Short exercise
Arrange the entries from the first line through the line containing "scientific name: Pieris rapae" as a Markdown table with a Row column for the row number and a Line column for the line, leaving out blank lines.

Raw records
— Start —

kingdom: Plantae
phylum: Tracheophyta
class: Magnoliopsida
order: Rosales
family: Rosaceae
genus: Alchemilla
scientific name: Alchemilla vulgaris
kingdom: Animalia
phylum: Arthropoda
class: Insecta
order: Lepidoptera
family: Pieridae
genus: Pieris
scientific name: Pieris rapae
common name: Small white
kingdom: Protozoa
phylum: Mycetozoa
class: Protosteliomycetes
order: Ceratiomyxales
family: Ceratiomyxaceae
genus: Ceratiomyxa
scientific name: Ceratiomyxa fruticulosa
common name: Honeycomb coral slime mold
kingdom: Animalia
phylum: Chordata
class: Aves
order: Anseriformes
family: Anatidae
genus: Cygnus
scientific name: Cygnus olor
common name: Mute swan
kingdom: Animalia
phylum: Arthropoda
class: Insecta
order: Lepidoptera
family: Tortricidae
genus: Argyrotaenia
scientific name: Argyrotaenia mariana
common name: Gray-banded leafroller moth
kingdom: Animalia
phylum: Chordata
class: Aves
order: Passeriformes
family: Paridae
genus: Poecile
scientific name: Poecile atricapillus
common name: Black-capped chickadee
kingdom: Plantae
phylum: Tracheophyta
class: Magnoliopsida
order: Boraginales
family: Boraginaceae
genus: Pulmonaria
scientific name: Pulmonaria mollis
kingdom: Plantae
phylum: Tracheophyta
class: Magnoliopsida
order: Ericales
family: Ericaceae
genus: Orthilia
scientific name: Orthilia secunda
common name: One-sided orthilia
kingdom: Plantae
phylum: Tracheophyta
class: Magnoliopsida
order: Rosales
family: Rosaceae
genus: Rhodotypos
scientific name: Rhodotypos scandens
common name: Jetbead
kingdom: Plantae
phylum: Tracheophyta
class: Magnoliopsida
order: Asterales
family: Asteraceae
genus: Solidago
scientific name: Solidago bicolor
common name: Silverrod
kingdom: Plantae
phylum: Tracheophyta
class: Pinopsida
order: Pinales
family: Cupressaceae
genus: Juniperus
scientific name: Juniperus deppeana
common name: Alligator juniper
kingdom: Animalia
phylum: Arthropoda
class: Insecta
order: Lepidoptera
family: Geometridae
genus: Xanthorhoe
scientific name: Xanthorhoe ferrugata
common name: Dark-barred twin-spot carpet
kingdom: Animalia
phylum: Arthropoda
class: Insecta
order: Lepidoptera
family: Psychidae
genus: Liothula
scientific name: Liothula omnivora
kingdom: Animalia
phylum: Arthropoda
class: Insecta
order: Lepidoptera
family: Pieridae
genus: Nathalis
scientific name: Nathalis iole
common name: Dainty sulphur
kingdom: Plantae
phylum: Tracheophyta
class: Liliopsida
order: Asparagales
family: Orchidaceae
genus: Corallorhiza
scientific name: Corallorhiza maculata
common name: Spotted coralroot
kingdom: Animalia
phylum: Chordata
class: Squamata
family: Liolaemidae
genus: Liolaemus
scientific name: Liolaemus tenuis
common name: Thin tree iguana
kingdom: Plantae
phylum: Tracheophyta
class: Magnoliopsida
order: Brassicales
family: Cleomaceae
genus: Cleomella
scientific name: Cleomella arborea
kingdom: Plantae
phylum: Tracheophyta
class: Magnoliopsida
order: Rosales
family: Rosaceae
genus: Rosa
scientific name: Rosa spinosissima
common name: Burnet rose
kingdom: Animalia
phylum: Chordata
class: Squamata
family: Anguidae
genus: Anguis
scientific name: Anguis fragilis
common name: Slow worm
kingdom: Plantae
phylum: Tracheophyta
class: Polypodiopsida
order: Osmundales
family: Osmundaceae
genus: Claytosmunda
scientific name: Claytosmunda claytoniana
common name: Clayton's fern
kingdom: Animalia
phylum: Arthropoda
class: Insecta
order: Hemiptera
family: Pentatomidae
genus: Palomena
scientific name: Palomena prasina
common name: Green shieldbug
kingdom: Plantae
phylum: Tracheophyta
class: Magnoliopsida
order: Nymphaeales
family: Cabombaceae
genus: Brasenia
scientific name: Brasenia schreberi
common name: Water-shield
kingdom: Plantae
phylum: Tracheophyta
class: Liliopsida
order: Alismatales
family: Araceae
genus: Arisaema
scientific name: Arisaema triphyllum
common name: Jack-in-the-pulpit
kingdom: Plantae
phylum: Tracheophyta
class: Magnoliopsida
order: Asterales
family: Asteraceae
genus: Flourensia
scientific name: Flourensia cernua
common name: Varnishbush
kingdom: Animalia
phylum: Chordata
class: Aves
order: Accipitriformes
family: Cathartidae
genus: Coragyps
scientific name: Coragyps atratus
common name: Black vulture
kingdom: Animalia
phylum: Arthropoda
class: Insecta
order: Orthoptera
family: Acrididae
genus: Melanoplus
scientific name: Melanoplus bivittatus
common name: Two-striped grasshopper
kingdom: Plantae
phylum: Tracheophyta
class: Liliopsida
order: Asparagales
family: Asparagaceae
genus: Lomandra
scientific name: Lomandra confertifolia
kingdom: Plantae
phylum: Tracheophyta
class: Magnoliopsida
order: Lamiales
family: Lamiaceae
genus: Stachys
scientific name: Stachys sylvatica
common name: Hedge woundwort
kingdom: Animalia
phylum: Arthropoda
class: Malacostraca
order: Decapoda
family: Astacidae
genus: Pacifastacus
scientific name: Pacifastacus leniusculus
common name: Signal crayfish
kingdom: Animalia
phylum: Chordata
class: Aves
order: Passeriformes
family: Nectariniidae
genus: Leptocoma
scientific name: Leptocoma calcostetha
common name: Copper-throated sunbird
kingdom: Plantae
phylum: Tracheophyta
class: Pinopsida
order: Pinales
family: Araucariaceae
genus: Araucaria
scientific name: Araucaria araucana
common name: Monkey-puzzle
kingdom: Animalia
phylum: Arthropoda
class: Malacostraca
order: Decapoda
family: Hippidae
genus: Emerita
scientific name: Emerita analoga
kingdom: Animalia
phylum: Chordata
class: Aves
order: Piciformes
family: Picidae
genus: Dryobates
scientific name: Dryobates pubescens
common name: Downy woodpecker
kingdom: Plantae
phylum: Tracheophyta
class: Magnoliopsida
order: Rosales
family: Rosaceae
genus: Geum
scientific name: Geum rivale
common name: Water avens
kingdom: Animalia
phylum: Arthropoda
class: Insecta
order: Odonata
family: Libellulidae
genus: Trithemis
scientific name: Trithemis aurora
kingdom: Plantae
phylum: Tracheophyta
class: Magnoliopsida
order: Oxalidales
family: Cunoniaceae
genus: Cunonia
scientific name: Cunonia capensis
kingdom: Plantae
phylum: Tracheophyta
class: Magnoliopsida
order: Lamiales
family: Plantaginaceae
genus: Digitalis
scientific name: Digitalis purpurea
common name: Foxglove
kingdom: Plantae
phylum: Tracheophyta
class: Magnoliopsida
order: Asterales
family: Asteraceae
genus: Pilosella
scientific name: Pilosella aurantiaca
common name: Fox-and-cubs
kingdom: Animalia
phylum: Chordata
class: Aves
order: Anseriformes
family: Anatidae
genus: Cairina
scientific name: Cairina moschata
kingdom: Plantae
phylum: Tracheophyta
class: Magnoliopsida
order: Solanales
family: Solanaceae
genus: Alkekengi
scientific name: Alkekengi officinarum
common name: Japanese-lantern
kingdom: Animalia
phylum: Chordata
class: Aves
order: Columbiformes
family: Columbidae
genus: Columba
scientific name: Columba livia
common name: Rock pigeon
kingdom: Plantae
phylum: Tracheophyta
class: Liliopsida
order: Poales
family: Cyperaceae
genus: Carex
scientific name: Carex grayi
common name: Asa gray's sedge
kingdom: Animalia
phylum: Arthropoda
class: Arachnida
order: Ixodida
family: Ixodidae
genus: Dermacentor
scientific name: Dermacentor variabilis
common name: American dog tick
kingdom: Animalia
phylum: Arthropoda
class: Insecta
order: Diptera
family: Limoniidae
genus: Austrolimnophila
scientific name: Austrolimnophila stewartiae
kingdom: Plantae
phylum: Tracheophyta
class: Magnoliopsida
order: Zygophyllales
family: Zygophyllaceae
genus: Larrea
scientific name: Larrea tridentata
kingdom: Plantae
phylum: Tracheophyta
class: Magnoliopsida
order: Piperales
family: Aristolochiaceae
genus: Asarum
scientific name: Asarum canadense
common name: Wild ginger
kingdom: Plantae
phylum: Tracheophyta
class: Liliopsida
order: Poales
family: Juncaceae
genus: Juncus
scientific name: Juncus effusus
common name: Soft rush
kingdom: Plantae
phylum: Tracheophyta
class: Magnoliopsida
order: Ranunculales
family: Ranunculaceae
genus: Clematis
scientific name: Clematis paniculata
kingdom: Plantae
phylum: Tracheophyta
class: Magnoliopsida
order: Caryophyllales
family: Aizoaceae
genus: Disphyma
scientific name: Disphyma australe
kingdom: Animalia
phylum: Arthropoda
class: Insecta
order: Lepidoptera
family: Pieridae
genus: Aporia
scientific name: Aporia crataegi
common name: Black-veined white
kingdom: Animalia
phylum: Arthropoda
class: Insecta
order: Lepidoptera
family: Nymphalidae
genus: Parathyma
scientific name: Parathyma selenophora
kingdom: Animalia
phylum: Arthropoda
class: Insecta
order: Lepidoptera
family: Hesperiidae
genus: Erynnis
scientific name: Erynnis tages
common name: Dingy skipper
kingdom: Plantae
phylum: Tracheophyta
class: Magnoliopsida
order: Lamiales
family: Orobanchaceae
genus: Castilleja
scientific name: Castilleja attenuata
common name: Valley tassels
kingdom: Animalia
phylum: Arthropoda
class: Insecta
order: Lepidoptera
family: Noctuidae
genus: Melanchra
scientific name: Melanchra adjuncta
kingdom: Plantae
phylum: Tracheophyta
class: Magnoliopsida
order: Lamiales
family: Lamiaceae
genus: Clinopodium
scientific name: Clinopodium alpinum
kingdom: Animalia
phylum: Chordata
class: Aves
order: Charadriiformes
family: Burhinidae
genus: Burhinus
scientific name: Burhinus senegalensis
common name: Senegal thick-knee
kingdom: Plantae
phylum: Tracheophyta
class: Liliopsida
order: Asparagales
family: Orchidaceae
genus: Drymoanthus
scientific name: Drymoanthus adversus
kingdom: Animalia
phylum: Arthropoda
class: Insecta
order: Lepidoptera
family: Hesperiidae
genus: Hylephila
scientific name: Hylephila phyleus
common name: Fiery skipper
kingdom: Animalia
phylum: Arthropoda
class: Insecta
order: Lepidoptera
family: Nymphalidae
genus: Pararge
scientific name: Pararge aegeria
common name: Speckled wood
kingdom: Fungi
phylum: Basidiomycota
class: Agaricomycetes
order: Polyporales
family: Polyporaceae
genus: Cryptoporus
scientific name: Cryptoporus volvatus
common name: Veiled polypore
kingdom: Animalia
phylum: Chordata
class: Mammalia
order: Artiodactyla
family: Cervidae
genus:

— End —

Complete response
| Row | Line |
|---|---|
| 1 | kingdom: Plantae |
| 2 | phylum: Tracheophyta |
| 3 | class: Magnoliopsida |
| 4 | order: Rosales |
| 5 | family: Rosaceae |
| 6 | genus: Alchemilla |
| 7 | scientific name: Alchemilla vulgaris |
| 8 | kingdom: Animalia |
| 9 | phylum: Arthropoda |
| 10 | class: Insecta |
| 11 | order: Lepidoptera |
| 12 | family: Pieridae |
| 13 | genus: Pieris |
| 14 | scientific name: Pieris rapae |